Knees on sod, pray to God, not Zod, just nod, join the B&G vice squad. It's odd.
It's peppery. We play. Don't stray!
It's biscuity goodness. Call the press.
I see you drool. Welcome to school.
You's got hunger? You ain't getting' any younger!
The pains be stabbin'. Yo stomach you grabbin'
Soooooooooooo
(Chorus)
Grab a plate yo. It's feast time.
You's be filled with glee
At my blissful recipe.
It's Biscuits. Biscuits and gravy. (HAY-VE)
freshly split
buttery enchantment (buttery)
hearty contentment
Don't be lazy. Taste my gravy
I used that buttermilk? Smoother than silk!
And da steamin' pepper white gravy. Sweeeeeeet so very savory.
Can't forget the peppah.

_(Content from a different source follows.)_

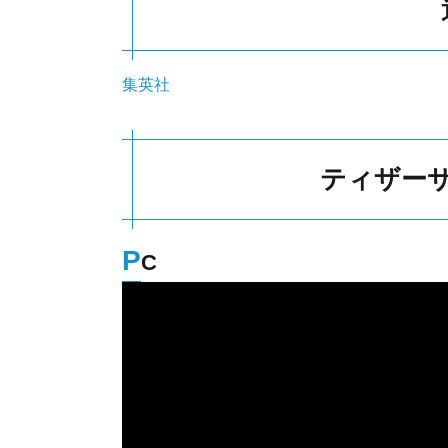
集英社
ティザー
P
C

Freshly ground black peppah.
Pass the butter yo. Ain't in no mood for olio.
Damn straight yo. We go wit da flow.
Got the Jimmy Dean sausage. Brown breakfast sausage.
Yo it's spicy pork. Don't need no goddamn fork.
I know I be a smarty. This food am mighty hearty.
Hear that bell that ring? Join me and sing.
It's breakfast time. Come here my rhyme.
(Chorus)
It's feast time.
You's be filled with glee
At my blissful recipe.
It's Biscuits. Biscuits and gravy.
freshly split
buttery enchantment
hearty contentment
Don't be lazy. Taste my gravy
Taste like shit? Damn foo. You don't like it?
Well fuck you!
I slather I don't skimp. I'm the B&G pimp.